### What is needed
Rewrite the listing below with "Coloris" in place of "Couleur" and everything else unchanged. Leave out the picture.

### Material for this task

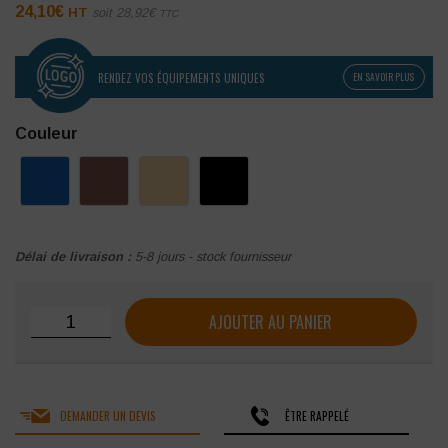
24,10
€
HT
soit
28,92
€
TTC
RENDEZ VOS ÉQUIPEMENTS UNIQUES
EN SAVOIR PLUS
Couleur
Délai de livraison :
5-8 jours - stock fournisseur
quantité de Tablier de cuisine SNV BARRY
AJOUTER AU PANIER
DEMANDER UN DEVIS
ÊTRE RAPPELÉ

### Answer box
24,10
€
HT
soit
28,92
€
TTC
RENDEZ VOS ÉQUIPEMENTS UNIQUES
EN SAVOIR PLUS
Coloris
Délai de livraison :
5-8 jours - stock fournisseur
quantité de Tablier de cuisine SNV BARRY
AJOUTER AU PANIER
DEMANDER UN DEVIS
ÊTRE RAPPELÉ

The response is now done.